Some 200 people attended “Ethics of Exit,” but the panelists’ insights reached a wider audience. Five essays based on conference presentations were published in the May/June edition of Foreign Policy magazine, and the conference was broadcast on the Internet, including live screenings at Notre Dame and the University of Illinois. Video and transcripts of the conference proceedings are available on the Kroc Institute’s web site.

While the March conference focused on post-intervention issues, an invitation-only colloquium was planned for November 11 at Georgetown University to address the wider challenges for the just war tradition posed by terrorism and preemptive war. The Committee on International Policy of the United States Conference of Catholic Bishops asked the Kroc Institute and Georgetown’s School of Foreign Service to convene the colloquium “The Ethics of War after 9/11 and Iraq.”

Two other major events in 2004-05 focused on the possibilities for peacebuilding. Powers and program assistant Colette Sgambati helped organize the fifth annual Summer Institute on Peacebuilding, which is sponsored by the Kroc Institute and Catholic Relief Services. The summer institute, held May 22-27 at the Hesburgh Center, attracted three dozen church leaders, CRS senior staff and CRS partners from twenty countries for intensive training, discussion and strategizing. The sessions were geared toward strengthening participants’ capacity to resolve conflict and promote reconciliation from the Congo and Kosovo to Eritrea and El Salvador.

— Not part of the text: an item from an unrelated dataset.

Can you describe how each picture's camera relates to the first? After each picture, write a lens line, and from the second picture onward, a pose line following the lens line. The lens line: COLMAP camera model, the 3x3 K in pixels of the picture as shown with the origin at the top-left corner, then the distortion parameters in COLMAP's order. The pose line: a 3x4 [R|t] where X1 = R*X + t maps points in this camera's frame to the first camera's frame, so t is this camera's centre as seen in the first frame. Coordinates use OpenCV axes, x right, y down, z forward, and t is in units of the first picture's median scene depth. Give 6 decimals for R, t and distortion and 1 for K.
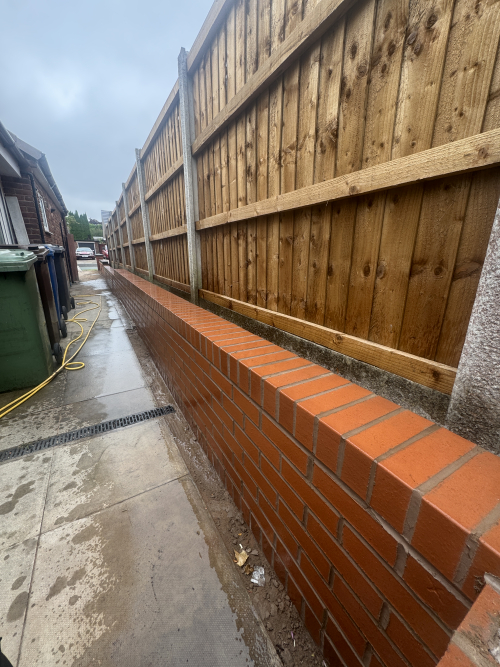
lens RADIAL K [[266.7, 0, 250.4], [0, 266.7, 334.4], [0, 0, 1]] dist [-0.004181, 0.000618]
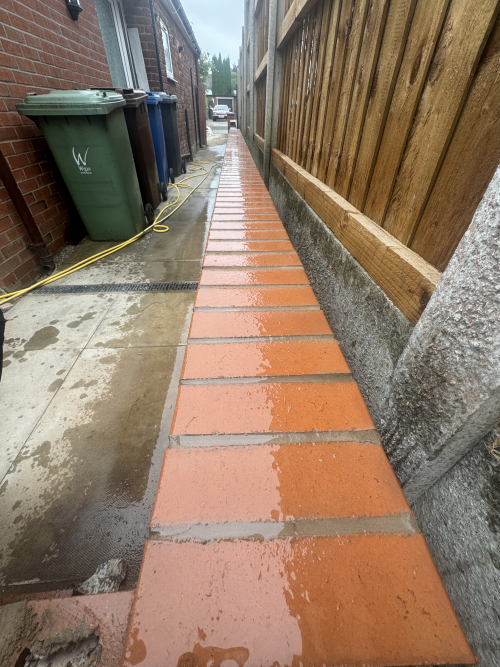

In July, the second annual conference of the Catholic Peacebuilding Network brought 75 academics, church leaders, and grassroots peacebuilders from 21 countries to the island of Mindanao in the Philippines. The conference drew insights from the Church’s rich experience of peacebuilding in Mindanao that could be useful for future peacebuilding efforts there and for Catholic peacebuilding in other conflict situations. Joining Powers at the conference were Kroc faculty members Scott Appleby, John Paul Lederach, Daniel Philpott, and Martha Merritt. In addition to a video of conference proceedings and conference papers, which are available on the newly-created CPN website (cpn.nd.edu), a monograph on Catholic peacebuilding in Mindanao will be published in Spring 2006.

The next CPN conference will take place in Burundi on July 24-28, 2006. These annual conferences will tie into a new research project by the CPN, the Kroc Institute and the Catholic Theological Union in Chicago that will produce a major book on the theology, ethics and praxis of Catholic peacebuilding.

In 2006, the Kroc Institute will launch a series of policy briefs that highlight the policy dimensions of the institute’s scholarly research. Powers expects the series to address such issues as the United Nations’ counter- terrorism efforts since 9/11, U.S. policy on the new International Criminal Court, and sustaining the peace after peace agreements.